Détail sculpté, quartier Coppedè, Rome. © Solène Feix
Détail sculpté, quartier Coppedè, Rome. © Solène Feix

Le Quartier Coppedè est ainsi un « prototype » d’urbanisme thématique privé : il montre comment un projet au cadre spatial réduit peut produire une forte identité urbaine par le biais d’une architecture spécifique assez rare dans la capitale italienne. Aujourd’hui, si vous déambulez dans ce quartier de poche, vous noterez que l’usage n’a pas changé, à savoir un quartier résidentiel calme doté de diverses ambassades.

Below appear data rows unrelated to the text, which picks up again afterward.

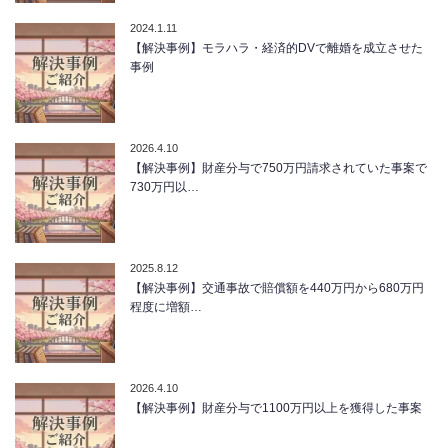
2024.1.11
【解決事例】モラハラ・経済的DVで離婚を成立させた
事例
2026.4.10
【解決事例】財産分与で750万円請求されていた事案で
730万円以…
2025.8.12
【解決事例】交通事故で賠償額を440万円から680万円
程度に増額…
2026.4.10
【解決事例】財産分与で1100万円以上を獲得した事案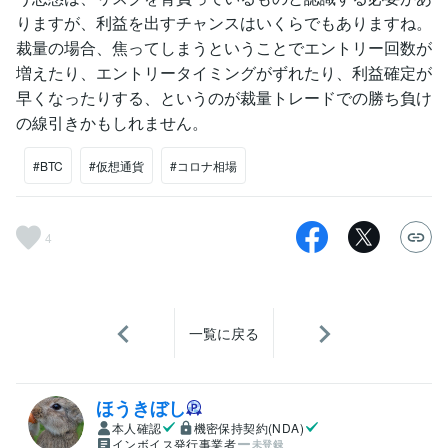
りますが、利益を出すチャンスはいくらでもありますね。
裁量の場合、焦ってしまうということでエントリー回数が
増えたり、エントリータイミングがずれたり、利益確定が
早くなったりする、というのが裁量トレードでの勝ち負け
の線引きかもしれません。
#BTC
#仮想通貨
#コロナ相場
4
一覧に戻る
ほうきぼし
本人確認
機密保持契約(NDA)
インボイス発行事業者
未登録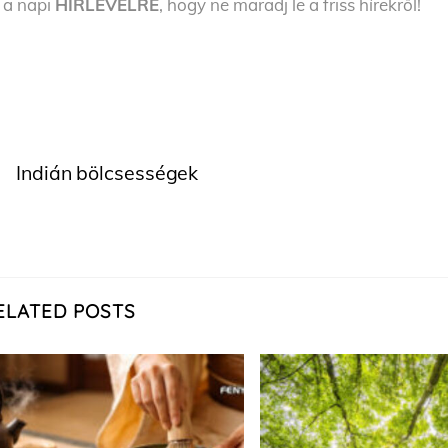
l a napi
HÍRLEVÉLRE
, hogy ne maradj le a friss hírekről!
Indián bölcsességek
ELATED POSTS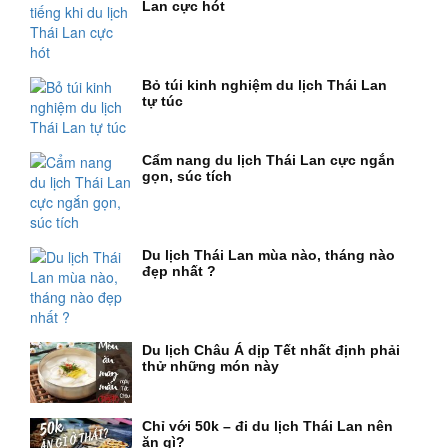
Lan cực hót
Bỏ túi kinh nghiệm du lịch Thái Lan
tự túc
Cẩm nang du lịch Thái Lan cực ngắn
gọn, súc tích
Du lịch Thái Lan mùa nào, tháng nào
đẹp nhất ?
Du lịch Châu Á dịp Tết nhất định phải
thử những món này
Chỉ với 50k – đi du lịch Thái Lan nên
ăn gì?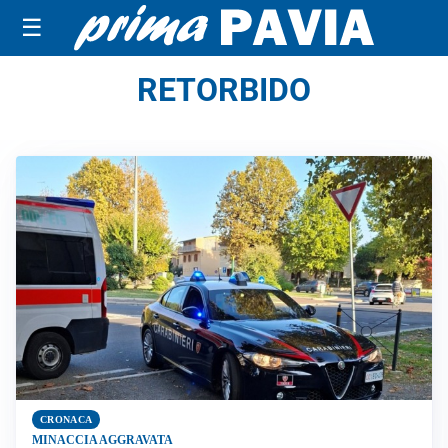
☰
RETORBIDO
CRONACA
MINACCIA AGGRAVATA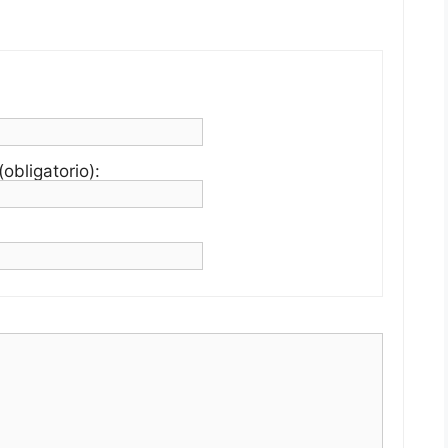
obligatorio):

Bien qu’inachevé au moment du décès de Gino Coppedè, le quartier qui porte son nom demeure l’un des témoignages majeurs de ce style singulier, appelé à se diffuser progressivement dans plusieurs villes italiennes. L’œuvre de Gino a ensuite été prolongée par son frère, l’architecte Adolfo Coppedè, qui donna une dimension internationale à cette esthétique en exportant certains de ses principes au-delà des frontières italiennes. La tradition artistique de la famille ne s’est pas éteinte au XXᵉ siècle : elle se poursuit encore aujourd’hui grâce aux descendants Coppedè. Tout en préservant le nom et l’héritage des Coppedè, ils y ajoutent aujourd’hui un domaine artistique supplémentaire : le design, qui vient s’inscrire dans la continuité des savoir-faire historiques de la famille, de la sculpture à l’architecture en passant par l’ébénisterie... et prolonge ainsi l’éventail des pratiques artistiques associées à ce nom.